Plz wrote: Tue Oct 09, 2018 10:46 pm Hi all,

In the past, I’ve put most of my investments into Vanguard funds, and I don’t plan to touch them until retirement (knock on wood!).

However, I’m noticing now that other firms provide very similar products (total US market, international markets, emerging markets, and total market bond funds/ETFs) at lower costs, which is one of the main advantages of indexing. Some of these include Blackrock (0.03% for total US market) and Fidelity (0.00% for their new ZERO indexes).

1) Does it make sense to make my future contributions at one of those places?
Possibly. Fidelity has a good website and brick and mortar presence. (I know Vanguard technically has a brick and mortar presence but not for most of us.) I don't have experience or knowledge of Blackrock since I can buy their ETFs elsewhere.

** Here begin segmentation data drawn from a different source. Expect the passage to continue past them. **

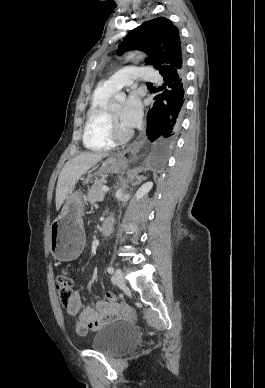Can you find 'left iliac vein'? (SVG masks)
<instances>
[{"label":"left iliac vein","instance_id":"1","mask_svg":"<svg viewBox=\"0 0 265 388\" xmlns=\"http://www.w3.org/2000/svg\"><path fill=\"white\" fill-rule=\"evenodd\" d=\"M114 283L120 288L125 287V285H126L125 279H124V275H123V272L121 271V269H116L115 275H114Z\"/></svg>","mask_w":265,"mask_h":388}]
</instances>
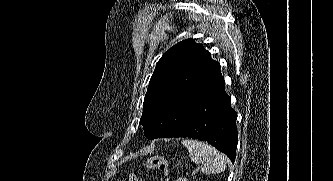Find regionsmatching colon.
Here are the masks:
<instances>
[{
	"instance_id": "1",
	"label": "colon",
	"mask_w": 333,
	"mask_h": 181,
	"mask_svg": "<svg viewBox=\"0 0 333 181\" xmlns=\"http://www.w3.org/2000/svg\"><path fill=\"white\" fill-rule=\"evenodd\" d=\"M143 167L147 170L166 173L169 169V160L167 157L161 155L151 156L144 161ZM127 181H139L137 174L130 173Z\"/></svg>"
}]
</instances>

2) I often hear that Vanguard is more tax efficient, and thus perhaps a 0.01% or even a 0.04% expense differential doesn’t come close to offsetting Vanguard’s tax advantage. Why is Vanguard more tax efficient and how does it actually turn out in practice?
As above. Mutual Funds are because of patented ETF share class. It can be quite a few basis points difference depending on your tax situation and the distributions.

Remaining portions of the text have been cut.